The disastrous hurricanes that struck Puerto Rico might provide the excuse for the necessary, fundamental reform on the island. Puerto Rico has spent most of the past 12 years in recession, leading to its current bankruptcy. The bankruptcy was caused by gross fiscal mismanagement over the last few decades. Only during the term of Gov. Luis Fortuno (2009-13) was any serious attempt to right the ship, but Mr. Fortuno was ultimately defeated by the government unions.
Puerto Rico now has a federally appointed oversight board to try to sort out the mess. The task was difficult before the latest hurricane, but now it will require even more radical measures.
Puerto Rico, an island of about 3.4 million people, is a largely self-governing territory of the United States. Its gross domestic product per capita is about two-thirds of the America average. Puerto Ricans are U.S. citizens who can freely move to the U.S. mainland, as they are increasingly doing, including many of the best and brightest, seeking better opportunity.
Why is not Puerto Rico richer? Singapore and Hong Kong were island colonies of the United Kingdom that, although being poor 50 years ago, have achieved spectacular economic success, now both having a higher per-capita income than the U.S. Singapore achieved its independence in 1965, and Hong Kong remained a British colony until 1997 when it was transferred to China, again as a largely self-governing colony.

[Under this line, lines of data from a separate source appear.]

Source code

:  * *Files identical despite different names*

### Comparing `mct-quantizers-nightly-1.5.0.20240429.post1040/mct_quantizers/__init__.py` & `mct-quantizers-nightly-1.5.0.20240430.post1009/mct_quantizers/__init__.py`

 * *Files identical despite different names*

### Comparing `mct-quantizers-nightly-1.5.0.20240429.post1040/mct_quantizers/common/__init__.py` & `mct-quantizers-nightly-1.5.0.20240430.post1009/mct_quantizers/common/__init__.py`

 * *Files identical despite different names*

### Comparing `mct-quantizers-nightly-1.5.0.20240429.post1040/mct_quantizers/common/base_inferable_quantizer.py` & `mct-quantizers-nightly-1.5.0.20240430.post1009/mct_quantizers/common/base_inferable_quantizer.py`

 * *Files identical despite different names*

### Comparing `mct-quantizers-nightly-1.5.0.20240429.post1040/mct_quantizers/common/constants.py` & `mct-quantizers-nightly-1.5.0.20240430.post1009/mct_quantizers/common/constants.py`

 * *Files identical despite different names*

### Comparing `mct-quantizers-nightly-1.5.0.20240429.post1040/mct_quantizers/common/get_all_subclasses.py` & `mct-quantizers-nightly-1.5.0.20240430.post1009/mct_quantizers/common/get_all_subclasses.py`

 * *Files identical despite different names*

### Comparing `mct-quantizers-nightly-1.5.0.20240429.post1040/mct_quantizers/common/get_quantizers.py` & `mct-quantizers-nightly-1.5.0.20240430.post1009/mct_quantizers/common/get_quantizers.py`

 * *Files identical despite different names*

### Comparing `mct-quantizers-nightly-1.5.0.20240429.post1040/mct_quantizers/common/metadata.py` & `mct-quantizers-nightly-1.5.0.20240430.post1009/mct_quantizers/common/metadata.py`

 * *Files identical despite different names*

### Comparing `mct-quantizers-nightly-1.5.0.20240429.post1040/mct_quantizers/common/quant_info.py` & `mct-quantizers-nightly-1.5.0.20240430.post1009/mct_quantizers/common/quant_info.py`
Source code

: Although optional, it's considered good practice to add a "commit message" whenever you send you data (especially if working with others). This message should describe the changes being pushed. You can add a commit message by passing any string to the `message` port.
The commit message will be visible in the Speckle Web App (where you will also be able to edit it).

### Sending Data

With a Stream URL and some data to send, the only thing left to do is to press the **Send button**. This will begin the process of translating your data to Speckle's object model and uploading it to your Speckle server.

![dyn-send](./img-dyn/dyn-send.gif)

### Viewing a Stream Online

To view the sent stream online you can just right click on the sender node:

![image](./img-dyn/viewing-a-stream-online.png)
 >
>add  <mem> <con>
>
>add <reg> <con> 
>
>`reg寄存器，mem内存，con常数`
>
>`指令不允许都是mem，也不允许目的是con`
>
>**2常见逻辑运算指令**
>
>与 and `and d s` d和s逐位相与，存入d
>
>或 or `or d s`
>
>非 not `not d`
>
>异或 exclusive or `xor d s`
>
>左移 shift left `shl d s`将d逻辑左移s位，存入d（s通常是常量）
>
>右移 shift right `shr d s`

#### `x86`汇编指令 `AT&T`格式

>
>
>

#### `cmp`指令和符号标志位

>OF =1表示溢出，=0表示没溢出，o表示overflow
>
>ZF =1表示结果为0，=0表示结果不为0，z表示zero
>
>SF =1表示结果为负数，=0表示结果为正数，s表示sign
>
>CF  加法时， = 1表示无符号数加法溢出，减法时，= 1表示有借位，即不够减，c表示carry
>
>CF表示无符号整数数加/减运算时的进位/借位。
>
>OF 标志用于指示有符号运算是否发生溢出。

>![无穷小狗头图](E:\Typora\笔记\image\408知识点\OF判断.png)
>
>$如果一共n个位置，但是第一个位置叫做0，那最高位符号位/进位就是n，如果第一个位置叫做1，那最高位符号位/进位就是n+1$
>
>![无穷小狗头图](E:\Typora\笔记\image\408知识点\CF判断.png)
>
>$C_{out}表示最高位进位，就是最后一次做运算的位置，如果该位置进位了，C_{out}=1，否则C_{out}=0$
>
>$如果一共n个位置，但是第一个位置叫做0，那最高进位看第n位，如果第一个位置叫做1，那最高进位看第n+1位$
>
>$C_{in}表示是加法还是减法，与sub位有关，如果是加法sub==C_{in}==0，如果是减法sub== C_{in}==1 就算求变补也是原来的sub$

Why have Singapore (population 5.7 million) and Hong Kong (population 7.4 million) done so much better than Puerto Rico? All three jurisdictions have tropical climates for most of the year and are subject to hurricanes. Puerto Rico, although small (3,515 square miles), is still much larger than either Hong Kong or Singapore and has more natural resources.
PUERTO RICO COMPARED WITH HONG KONG AND SINGAPORE
|Countries||GDP per Capita (on Purchasing Power Parity Basis, Current International Dollars)||Maximum Individual Tax Rate||Corporate Tax Rate||Government Spending as a Percentage of GDP|
Sources: KPMG, IMF
Singapore and Hong Kong each have a smaller but much more efficient civil service than Puerto Rico — without the union problems. They have had better governance. Both individual and corporate tax rates are much higher in Puerto Rico, discouraging business investment. Hong Kong and Singapore have more economic freedom, ranking respectively No. 1 and 2 (the U.S. ranks number 11) in the latest ranking in the Annual Economic Freedom of the World Report prepared by the Fraser Institute. Crime is an impediment to economic growth. Puerto Rico’s crime index (compiled by Numbeo) is 65.4, not horrible by world standards, but considerably higher than New York City’s (45.2) and vastly worse than Hong Kong’s (20.1) and Singapore’s (16.9).
Puerto Rico also suffers from much greater interference in its economy from the United States — much of it well-intentioned but still destructive — than Singapore and Hong Kong ever did from Britain, or than Hong Kong does from China today. For instance, the century-old Jones Act — just temporarily waived by President Trump this past week — required that only U.S. ships could bring goods back and forth between the U.S. and Puerto Rico, greatly increased shipping costs for the island. Many U.S. laws and regulations that Puerto Rico must abide by make Puerto Rico less internationally competitive. The U.S. extends federal welfare rules and benefits to Puerto Rico, which has the perverse effect of causing many to opt for welfare rather than work in lower-wage Puerto Rico. As a result, Puerto Rico has a much lower labor force participation rate than the U.S., Singapore or Hong Kong.
Puerto Rico suffers from too many mismanaged government-owned enterprises, notably the power company, which is now also bankrupt and in no position to invest the necessary amounts to rebuild the power system. It should be immediately sold to a private international power company that agrees to make the necessary investment to give the island a modern and lower-cost power system. Other state-owned enterprises also need to be sold. A review of U.S. federal laws, regulations and rules should be made with the intention of throwing out those that have interfered with economic growth and international competitiveness (some of these changes will need to be approved by the U.S. Congress).
Both individual and corporate tax rates need to be lowered to levels considerably less than the U.S. (after the expected U.S. tax reform) to make Puerto Rico once again attractive for investment. Both Hong Kong and Singapore prove that a jurisdiction does not need high tax rates to generate sufficient revenue to provide for all the necessary functions and benefits of government.
Finally, the U.S. government should consider refinancing the remaining portion of the government debt — after the private-sector haircuts — and perhaps including a modest transition loan at the current low rates that the U.S. government pays (this should be long-term debt to give the Puerto Rican economy time to right itself). The loans should only be given once the Puerto Rican constitution is amended to provide for balanced budgets and guarantees that the old tax-and-spend ways will be prohibited.
The current Puerto Rican economy will neither support statehood or independence. Once the economy is restored, a rational decision can be made as to which way its citizens wish to go.